The Office Space Myth

During the first weekend of the Humanities Without Walls pre-doctoral workshop, I caught the last half of Office Space on television. The fear of becoming a corporate drone is one many academics likely identify with. But the choice is not between Initech and academia. (Even if it were a choice between only those two options, academia has its own litany of issues — just check out the academic equivalent of Office Space, Tenure).

One of the most important things that the HWW workshop achieved was demonstrating the wide array of culturally and intellectually vibrant positions accessible to doctoral students. The organizers’ focus on “Public Humanities” (which emphasizes being a humanist in the world regardless of career) over “Alt-Ac” (“Alternative” academic careers imply a secondary status and suggest a preference for “regular” academic careers if they were accessible/available) demonstrated an openness that academic settings rarely achieve. I felt this openness throughout the workshop as organizers, participants, and presenters spoke frankly, building a wonderful sense of camaraderie.

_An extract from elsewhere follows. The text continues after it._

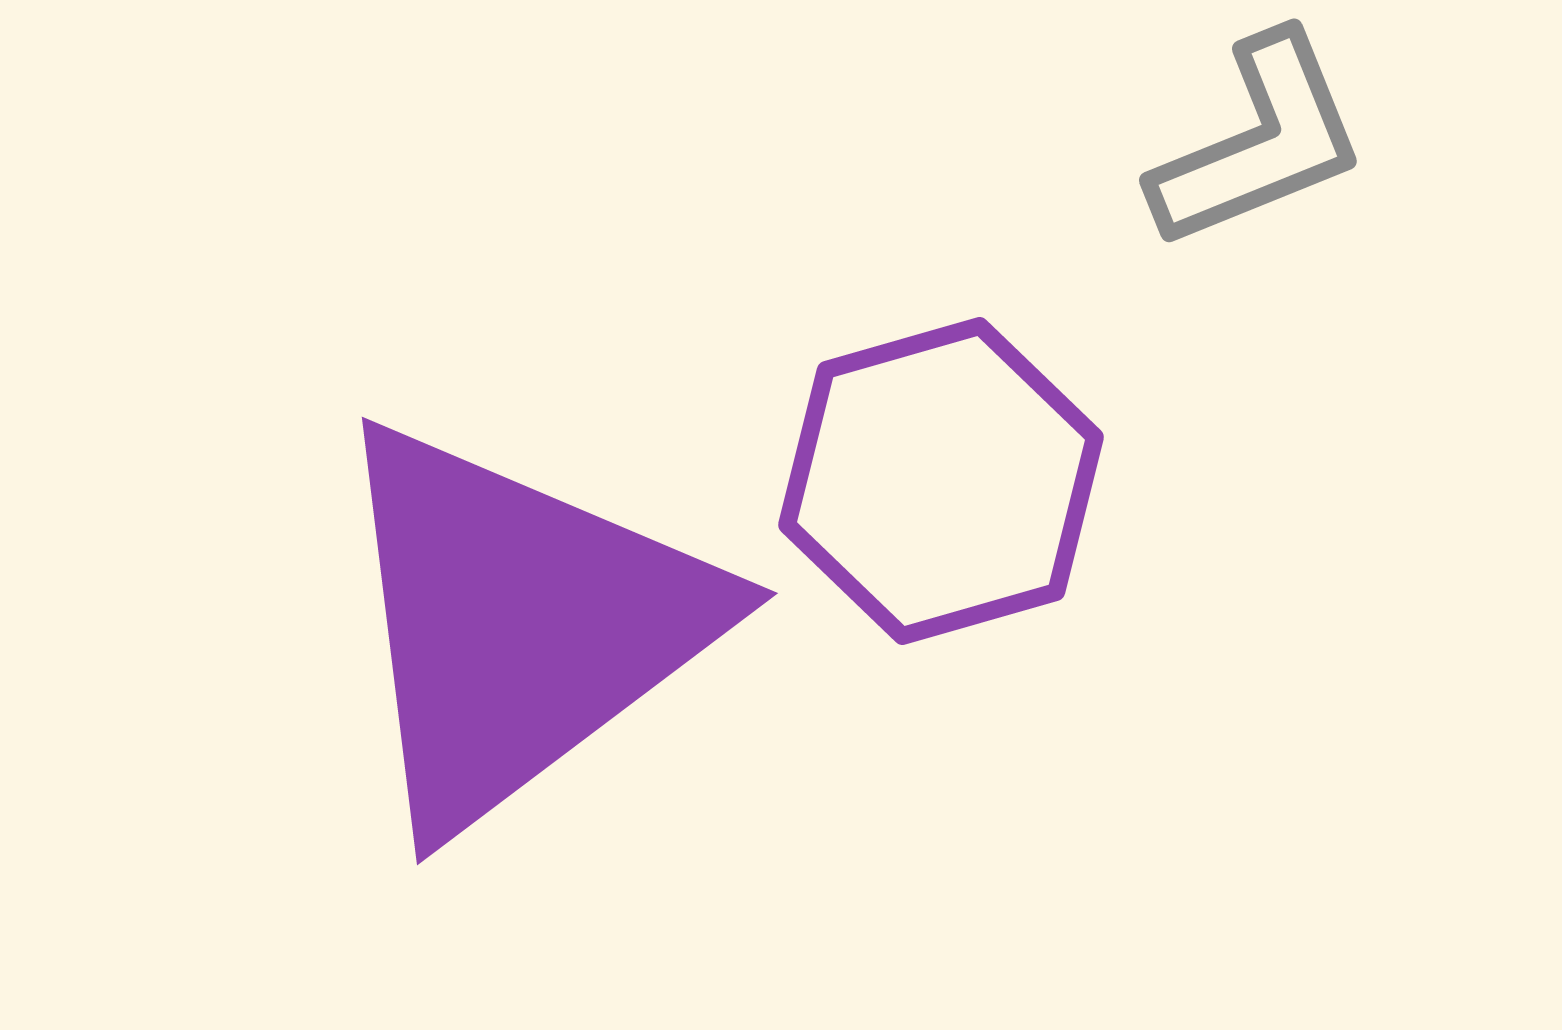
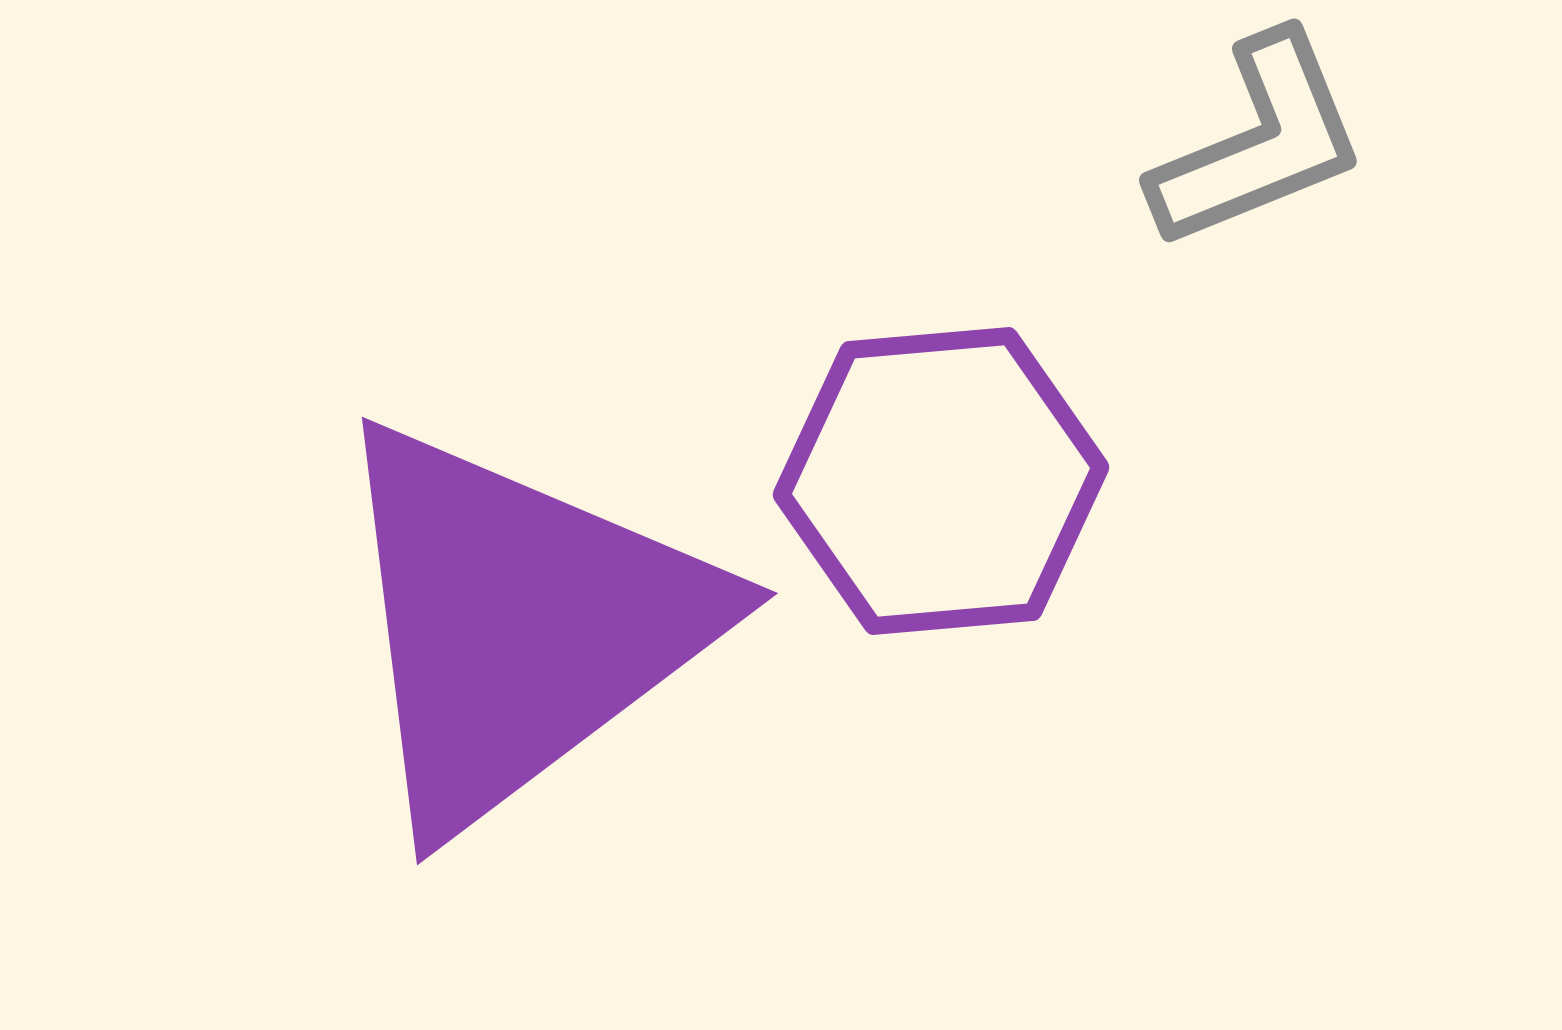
purple hexagon: rotated 11 degrees clockwise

Not pursuing a traditional academic position does not mean I’m “leaving” anything. I choose to have a fulfilling life and challenging work. I retain my right to be a historian and a humanist. My abilities and intelligence are not defined by the academic job market. I reject the (broken) system of academia.

One response to “The Office Space Myth”

  1. This Thursday, we celebrate Jim Henson’s birthday. He said: “Follow your enthusiasm. It’s something I’ve always believed in. Find those parts of your life you enjoy the most. Do what you enjoy doing.”